To live in a constant state of anxiousness is hardly living at all. The Rev. Ed Bacon explains why you should face your fears head on and try to spread peace to your community.
One of the biggest concerns of any faith community is the presence of anxiety: living in the House of Fear rather than the House of Love. Religious leaders know that there must be constant vigilance against a faith community being infected with anxiety. That applies to every fear-producing event, including the H1N1 virus . While we have had church members who have had the H1N1 virus and who nondramatically, matter-of-factly chose to stay home, got well and returned to church, we have not had an outbreak of anxiety around the flu.

Perhaps it is because we have treated this with nonanxious precaution. I don't think there is a church in the United States that has not thought through the implications of the H1N1 virus for communion. I believe that every community must address every threat to health and life—to be sure. But how we do that can help people learn arguably the most important lesson of all: Move into the future without a fear-based mind-set.

Fear and anxiety are as infectious as a virus and can be much more deadly. Fear is actually an avoidance of living in the present through an obsessive rehashing of the past or a totally unproductive fantasizing about the future. Anxiety is a way of completely missing the sacred nature of the present moment. Just as damaging, chronic fear actually impedes our ability to think. It also siphons our energy away from being devoted to getting well and being whole.

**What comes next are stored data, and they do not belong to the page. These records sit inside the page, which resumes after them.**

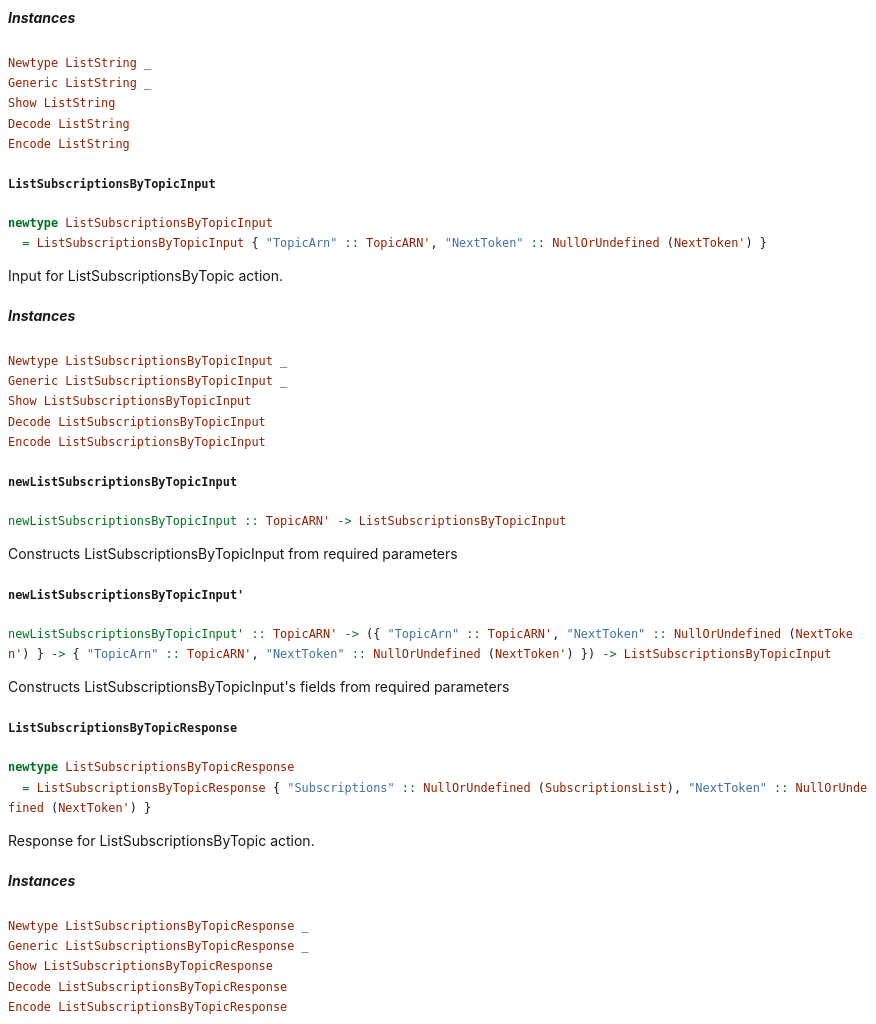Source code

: ##### Instances
``` purescript
Newtype ListString _
Generic ListString _
Show ListString
Decode ListString
Encode ListString
```

#### `ListSubscriptionsByTopicInput`

``` purescript
newtype ListSubscriptionsByTopicInput
  = ListSubscriptionsByTopicInput { "TopicArn" :: TopicARN', "NextToken" :: NullOrUndefined (NextToken') }
```

<p>Input for ListSubscriptionsByTopic action.</p>

##### Instances
``` purescript
Newtype ListSubscriptionsByTopicInput _
Generic ListSubscriptionsByTopicInput _
Show ListSubscriptionsByTopicInput
Decode ListSubscriptionsByTopicInput
Encode ListSubscriptionsByTopicInput
```

#### `newListSubscriptionsByTopicInput`

``` purescript
newListSubscriptionsByTopicInput :: TopicARN' -> ListSubscriptionsByTopicInput
```

Constructs ListSubscriptionsByTopicInput from required parameters

#### `newListSubscriptionsByTopicInput'`

``` purescript
newListSubscriptionsByTopicInput' :: TopicARN' -> ({ "TopicArn" :: TopicARN', "NextToken" :: NullOrUndefined (NextToken') } -> { "TopicArn" :: TopicARN', "NextToken" :: NullOrUndefined (NextToken') }) -> ListSubscriptionsByTopicInput
```

Constructs ListSubscriptionsByTopicInput's fields from required parameters

#### `ListSubscriptionsByTopicResponse`

``` purescript
newtype ListSubscriptionsByTopicResponse
  = ListSubscriptionsByTopicResponse { "Subscriptions" :: NullOrUndefined (SubscriptionsList), "NextToken" :: NullOrUndefined (NextToken') }
```

<p>Response for ListSubscriptionsByTopic action.</p>

##### Instances
``` purescript
Newtype ListSubscriptionsByTopicResponse _
Generic ListSubscriptionsByTopicResponse _
Show ListSubscriptionsByTopicResponse
Decode ListSubscriptionsByTopicResponse
Encode ListSubscriptionsByTopicResponse
```
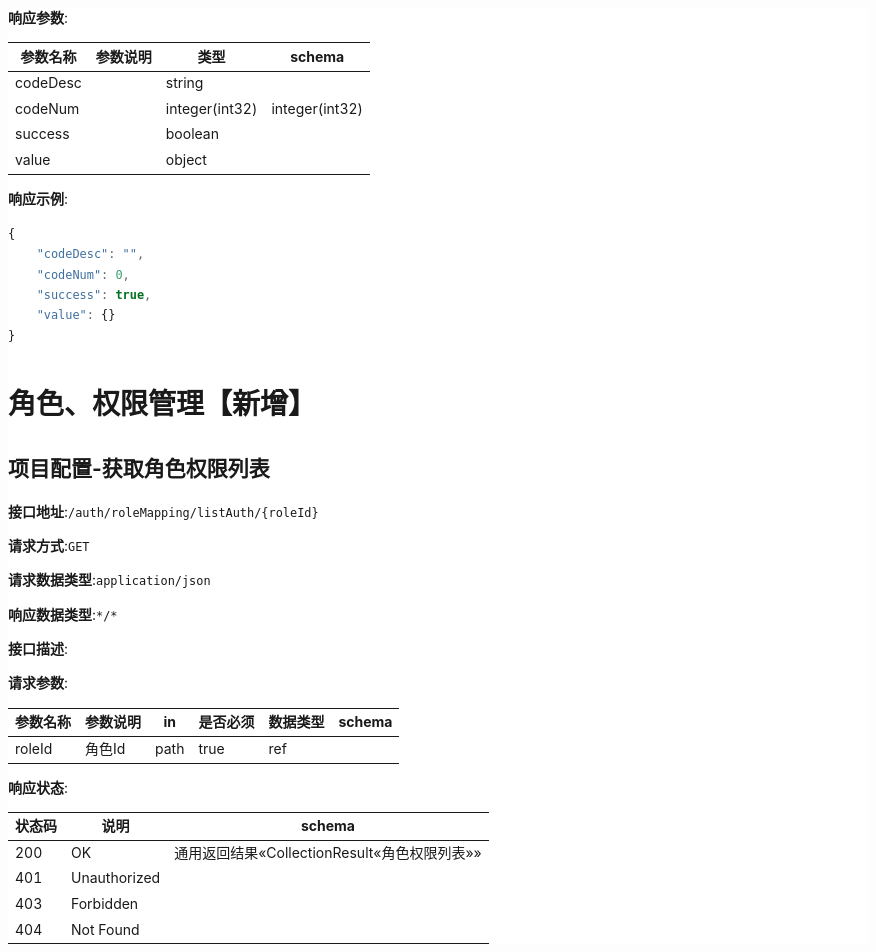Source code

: 
**响应参数**:


| 参数名称 | 参数说明 | 类型 | schema |
| -------- | -------- | ----- |----- | 
|codeDesc||string||
|codeNum||integer(int32)|integer(int32)|
|success||boolean||
|value||object||


**响应示例**:
```javascript
{
	"codeDesc": "",
	"codeNum": 0,
	"success": true,
	"value": {}
}
```


# 角色、权限管理【新增】


## 项目配置-获取角色权限列表


**接口地址**:`/auth/roleMapping/listAuth/{roleId}`


**请求方式**:`GET`


**请求数据类型**:`application/json`


**响应数据类型**:`*/*`


**接口描述**:


**请求参数**:


| 参数名称 | 参数说明 | in    | 是否必须 | 数据类型 | schema |
| -------- | -------- | ----- | -------- | -------- | ------ |
|roleId|角色Id|path|true|ref||


**响应状态**:


| 状态码 | 说明 | schema |
| -------- | -------- | ----- | 
|200|OK|通用返回结果«CollectionResult«角色权限列表»»|
|401|Unauthorized||
|403|Forbidden||
|404|Not Found||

When chronically fearful, we can actually make a case of H1N1 worse or our economic crisis even more personally catastrophic. I have a friend for whom watching a news channel on cable TV became a serious problem. She became aware that the more she watched, the more she became upset. The more she became upset, the less functional she was. So she watched one 30-minute cycle of news and then weaned herself from watching again until the next day. Another friend told me that when he notices that he has become unhealthily afraid, he calls or writes another friend whom he can always count on to be calm; that, in turn, dials down the frequency level of his own fear.

Whatever one chooses to do, it is essential for each of us to know how destructive anxiety can be in our lives and learn how to be aware of the toll it takes on our health, thinking and functionality. Then we must find a way to decrease our own fear level so that we can do our part to calm down our own fear-based environments, families, wider relational networks—even our world.

The Rev. Ed Bacon is a guest host for the Oprah's Soul Series radio show. He is also the rector of All Saints Episcopal Church in Pasadena, California.